La Présidence slovène du Conseil de l’Union européenne devrait organiser une nouvelle audition, en septembre, sur le respect de l’État de droit en Hongrie et inviter le Conseil à émettre, par un vote « dans les plus brefs délais », des recommandations à Budapest, visant entre autres à abolir la récente loi hongroise stigmatisant les personnes LGBTI (EUROPE 12748/1).
C’est ce qu'indique le projet de résolution porté par les principaux groupes du Parlement concernant les atteintes aux droits fondamentaux des personnes LGBTI en Hongrie.
Alors qu'il en débattra ce 7 juillet et reviendra dans la foulée sur les auditions du 22 juin de la Hongrie et de la Pologne au titre des procédures dites 'article 7' du traité européen (EUROPE 12746/1), le PE se dit, dans ce texte, « vivement préoccupé » par le fait que, depuis qu'il a déclenché la procédure en 2018, « l'État de droit et la situation des droits fondamentaux n'ont cessé de se détériorer en Hongrie ». Il souligne aussi « le manque d'action et de responsabilité du Conseil à cet égard au fil des ans ».
Le PE se félicite que la précédente Présidence portugaise du Conseil ait relancé ces auditions après une pause d’un an et demi. Il « souligne toutefois que le dialogue doit produire des résultats tangibles en termes d'actions afin de s'attaquer activement » aux détérioriations constatées dans le pays. Le Parlement demande ainsi au Conseil de voter et d’émettre des recommandations concrètes, « y compris une recommandation d'abroger la loi » hongroise.
Par ailleurs, le projet de résolution du PE souligne que la situation des personnes LGBTI se dégrade « depuis des années » en Hongrie, alors que des médias sont harcelés et subissent de plus en plus la censure ou que, a contrario, d'autres médias proches du pouvoir ciblent les minorités, dont les personnes LGBTI.

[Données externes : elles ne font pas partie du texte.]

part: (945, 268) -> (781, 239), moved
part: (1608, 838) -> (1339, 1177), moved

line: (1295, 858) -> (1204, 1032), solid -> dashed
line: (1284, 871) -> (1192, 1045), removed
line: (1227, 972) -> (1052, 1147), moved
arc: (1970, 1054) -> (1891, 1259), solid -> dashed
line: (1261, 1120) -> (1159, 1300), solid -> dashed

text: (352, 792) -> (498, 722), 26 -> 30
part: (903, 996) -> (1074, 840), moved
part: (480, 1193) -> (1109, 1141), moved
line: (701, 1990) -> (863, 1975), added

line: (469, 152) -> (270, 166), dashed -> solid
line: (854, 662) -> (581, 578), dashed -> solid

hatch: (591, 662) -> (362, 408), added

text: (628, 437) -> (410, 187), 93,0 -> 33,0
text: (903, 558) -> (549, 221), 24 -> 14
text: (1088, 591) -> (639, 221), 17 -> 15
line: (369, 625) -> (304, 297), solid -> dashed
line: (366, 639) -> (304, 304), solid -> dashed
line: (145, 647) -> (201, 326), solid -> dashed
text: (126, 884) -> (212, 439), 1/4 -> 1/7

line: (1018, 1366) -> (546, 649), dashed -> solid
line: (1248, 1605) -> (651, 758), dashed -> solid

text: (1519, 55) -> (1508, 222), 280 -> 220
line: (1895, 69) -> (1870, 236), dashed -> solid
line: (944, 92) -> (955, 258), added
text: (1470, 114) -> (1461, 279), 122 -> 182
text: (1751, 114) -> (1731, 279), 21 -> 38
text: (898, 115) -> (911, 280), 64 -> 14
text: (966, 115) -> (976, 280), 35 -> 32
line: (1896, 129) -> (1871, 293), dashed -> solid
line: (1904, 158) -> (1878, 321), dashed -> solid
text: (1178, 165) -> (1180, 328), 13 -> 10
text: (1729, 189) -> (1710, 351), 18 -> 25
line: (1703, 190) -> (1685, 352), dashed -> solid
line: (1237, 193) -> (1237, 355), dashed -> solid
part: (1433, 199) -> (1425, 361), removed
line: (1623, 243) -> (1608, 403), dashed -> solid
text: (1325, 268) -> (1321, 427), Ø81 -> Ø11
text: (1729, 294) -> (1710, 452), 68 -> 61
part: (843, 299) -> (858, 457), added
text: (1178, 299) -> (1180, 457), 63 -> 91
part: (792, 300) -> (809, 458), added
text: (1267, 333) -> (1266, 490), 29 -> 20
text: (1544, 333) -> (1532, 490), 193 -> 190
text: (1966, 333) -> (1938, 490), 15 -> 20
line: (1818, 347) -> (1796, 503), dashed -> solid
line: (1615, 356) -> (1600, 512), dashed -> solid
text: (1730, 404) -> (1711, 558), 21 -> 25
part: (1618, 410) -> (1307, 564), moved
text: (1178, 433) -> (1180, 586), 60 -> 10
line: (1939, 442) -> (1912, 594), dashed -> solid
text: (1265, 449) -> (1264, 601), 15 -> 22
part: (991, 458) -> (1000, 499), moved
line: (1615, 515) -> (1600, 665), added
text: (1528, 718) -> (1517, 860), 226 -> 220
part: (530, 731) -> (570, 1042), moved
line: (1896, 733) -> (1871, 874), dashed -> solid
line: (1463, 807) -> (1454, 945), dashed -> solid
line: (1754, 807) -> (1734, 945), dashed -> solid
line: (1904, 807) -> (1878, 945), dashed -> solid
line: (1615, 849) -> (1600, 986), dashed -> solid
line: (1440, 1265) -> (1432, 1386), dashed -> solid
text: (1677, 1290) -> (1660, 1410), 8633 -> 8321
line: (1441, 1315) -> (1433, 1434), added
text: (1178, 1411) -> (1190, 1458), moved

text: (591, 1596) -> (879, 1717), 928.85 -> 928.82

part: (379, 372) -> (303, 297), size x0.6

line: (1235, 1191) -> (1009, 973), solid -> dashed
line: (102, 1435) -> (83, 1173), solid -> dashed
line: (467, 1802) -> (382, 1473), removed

La résolution, qui sera adoptée jeudi 8 juillet, appelle ainsi la Commission et le Conseil de l'UE à agir, notamment via le mécanisme conditionnant l'octroi de fonds européens au respect de l'État de droit (voir autre nouvelle) ou en débloquant la directive horizontale 'anti-discrimination'.
Le 6 juillet au matin, le chef de file du groupe PPE au PE, l'Allemand Manfred Weber, avait appelé à mettre fin aux « discussions sans fin » dans le cadre des procédures 'article 7' qui ne produisent pas d'effet et à passer à des actes concrets, par exemple en saisissant la Cour de justice de l'UE quand un problème est détecté.
Le groupe PPE avait un temps songé à une résolution séparée, a relaté une source, mais il s'est finalement rallié à une large majorité au texte associant les groupes S&D, Renew Europe, Verts/ALE et La Gauche.